Pancreatic cancer has a poor prognosis, with only about 10% of patients surviving more than 5 years after diagnosis. But doctors believe survival rates could be significantly improved if the disease is caught early and treatment is more effective. Nevertheless, there are currently no reliable screening tools available to detect pancreatic cancer at an early stage.
Testing for existing and new blood biomarkers
To address this gap, scientists at the Perelman School of Medicine at the University of Pennsylvania in Philadelphia and the Mayo Clinic in Rochester, Minnesota, analyzed blood samples from people with and without pancreatic cancer. They evaluated several biomarkers, including carbohydrate antigen 19-9 (CA19-9), which is commonly used to monitor treatment response, and thrombospondin 2 (THBS2), another previously studied marker.
Each of these markers has its own limitations. CA19-9 levels can also be elevated in non-cancerous conditions such as pancreatitis or bile duct obstruction, but some people do not produce this marker at all due to genetic differences. As a result, neither marker alone is reliable enough for screening.
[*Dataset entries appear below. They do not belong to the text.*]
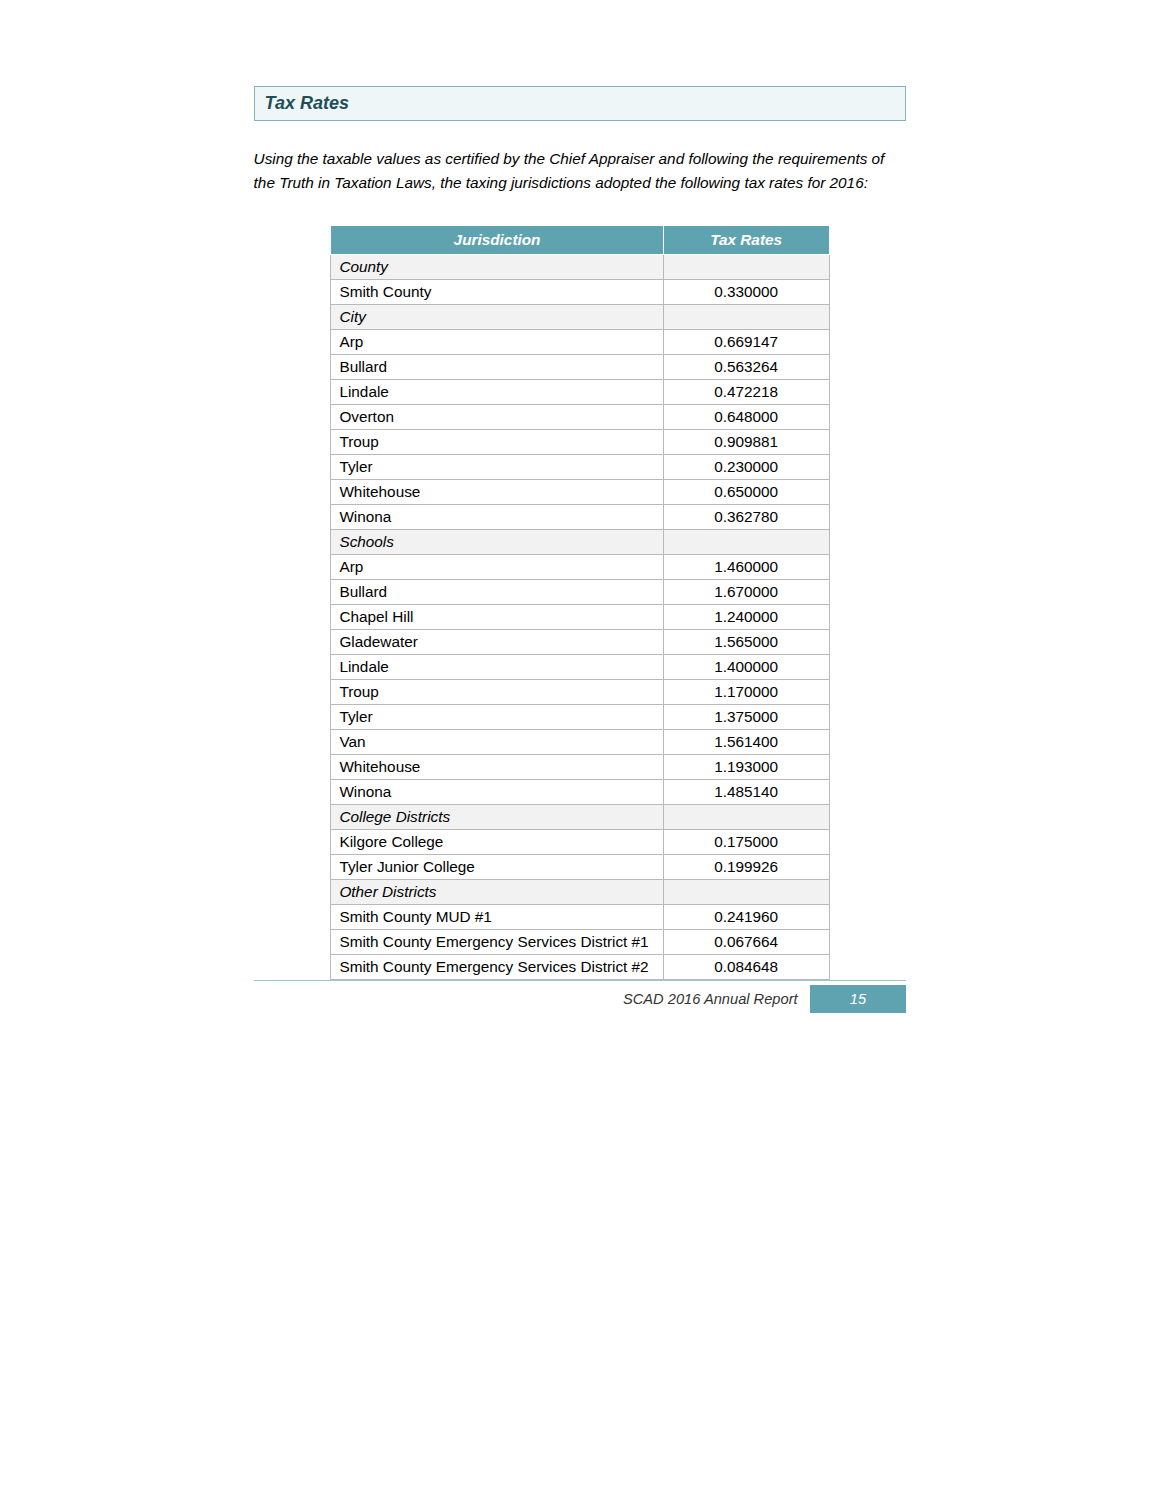Tax Rates
Using the taxable values as certified by the Chief Appraiser and following the requirements of the Truth in Taxation Laws, the taxing jurisdictions adopted the following tax rates for 2016:
| Jurisdiction | Tax Rates |
| --- | --- |
| County | |
| Smith County | 0.330000 |
| City | |
| Arp | 0.669147 |
| Bullard | 0.563264 |
| Lindale | 0.472218 |
| Overton | 0.648000 |
| Troup | 0.909881 |
| Tyler | 0.230000 |
| Whitehouse | 0.650000 |
| Winona | 0.362780 |
| Schools | |
| Arp | 1.460000 |
| Bullard | 1.670000 |
| Chapel Hill | 1.240000 |
| Gladewater | 1.565000 |
| Lindale | 1.400000 |
| Troup | 1.170000 |
| Tyler | 1.375000 |
| Van | 1.561400 |
| Whitehouse | 1.193000 |
| Winona | 1.485140 |
| College Districts | |
| Kilgore College | 0.175000 |
| Tyler Junior College | 0.199926 |
| Other Districts | |
| Smith County MUD #1 | 0.241960 |
| Smith County Emergency Services District #1 | 0.067664 |
| Smith County Emergency Services District #2 | 0.084648 |
SCAD 2016 Annual Report
15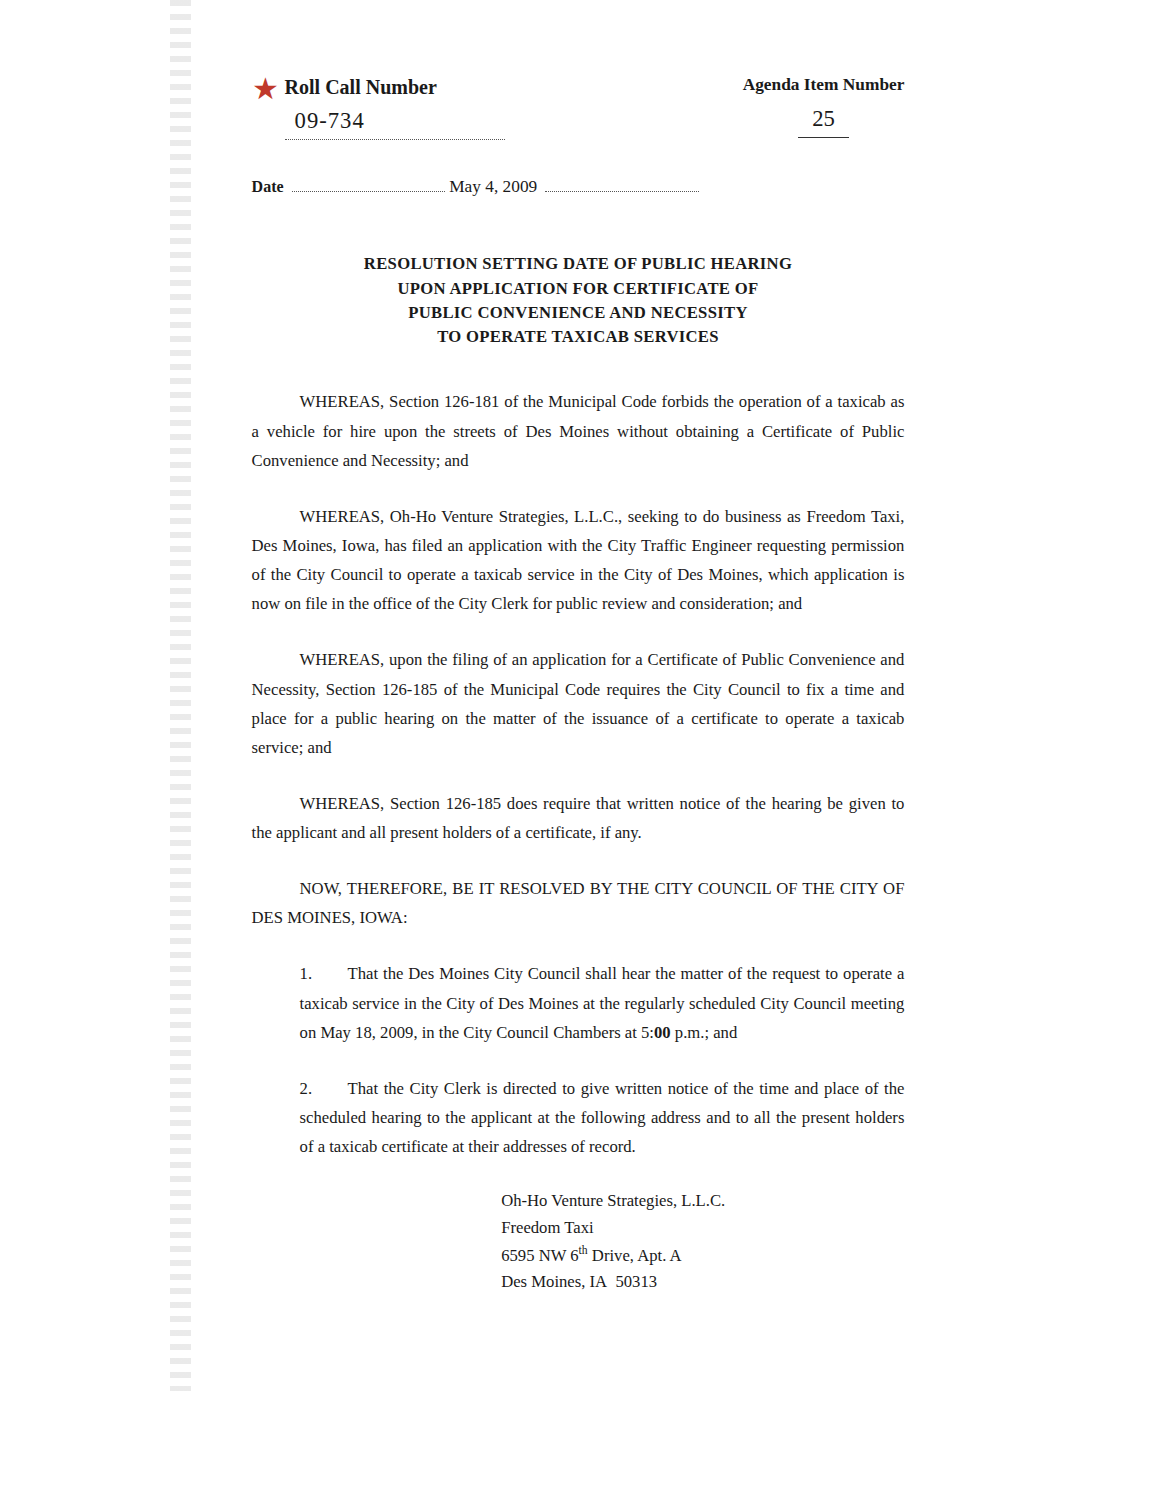★
Roll Call Number
09-734
Agenda Item Number
25
Date May 4, 2009
Resolution Setting Date of Public Hearing
Upon Application for Certificate of
Public Convenience and Necessity
to Operate Taxicab Services
WHEREAS, Section 126-181 of the Municipal Code forbids the operation of a taxicab as a vehicle for hire upon the streets of Des Moines without obtaining a Certificate of Public Convenience and Necessity; and
WHEREAS, Oh-Ho Venture Strategies, L.L.C., seeking to do business as Freedom Taxi, Des Moines, Iowa, has filed an application with the City Traffic Engineer requesting permission of the City Council to operate a taxicab service in the City of Des Moines, which application is now on file in the office of the City Clerk for public review and consideration; and
WHEREAS, upon the filing of an application for a Certificate of Public Convenience and Necessity, Section 126-185 of the Municipal Code requires the City Council to fix a time and place for a public hearing on the matter of the issuance of a certificate to operate a taxicab service; and
WHEREAS, Section 126-185 does require that written notice of the hearing be given to the applicant and all present holders of a certificate, if any.
NOW, THEREFORE, BE IT RESOLVED BY THE CITY COUNCIL OF THE CITY OF DES MOINES, IOWA:
1. That the Des Moines City Council shall hear the matter of the request to operate a taxicab service in the City of Des Moines at the regularly scheduled City Council meeting on May 18, 2009, in the City Council Chambers at 5:00 p.m.; and
2. That the City Clerk is directed to give written notice of the time and place of the scheduled hearing to the applicant at the following address and to all the present holders of a taxicab certificate at their addresses of record.
Oh-Ho Venture Strategies, L.L.C.
Freedom Taxi
6595 NW 6th Drive, Apt. A
Des Moines, IA 50313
Newly identified proteins improve detection
By testing stored blood samples, researchers identified two additional proteins that appear to be elevated in early-stage pancreatic cancer patients: aminopeptidase N (ANPEP) and polymeric immunoglobulin receptor (PIGR). These newly identified biomarkers showed clear differences between cancer patients and healthy people.
When combined with CA19-9 and THBS2, the four-marker panel showed strong performance. Across all stages, it accurately distinguished between pancreatic cancer cases and non-cases 91.9% of the time, with a false-positive rate of 5% for non-cases. For early-stage (stage I/II) cancer, the test detected 87.5% of cases.
“Adding ANPEP and PIGR to our existing markers greatly improves our ability to detect this cancer at its most treatable time,” said the study’s principal investigator, Kenneth Zarett, Ph.D., of the Perelman School of Medicine at the University of Pennsylvania.
Distinguishing between cancer and other diseases
An important advantage of this test is that it can distinguish pancreatic cancer from other non-cancerous pancreatic diseases such as pancreatitis. This reduces the risk of misdiagnosis and unnecessary worry for patients.
Next steps towards screening
“Our retrospective study results warrant further testing in a larger population, especially in people before symptoms appear,” Zaret said. “Such ‘pre-diagnostic’ studies will help determine whether this test can be used as a screening tool for people at high risk of developing this disease based on family history, genetic screening results, and personal history of pancreatic cysts or pancreatitis.”
This research was supported by NIH grants U01CA210138, P50CA102701, S10 OD023586-01, P30 DK020579, UL1 TR002345, P30CA091842, and U01CA210138.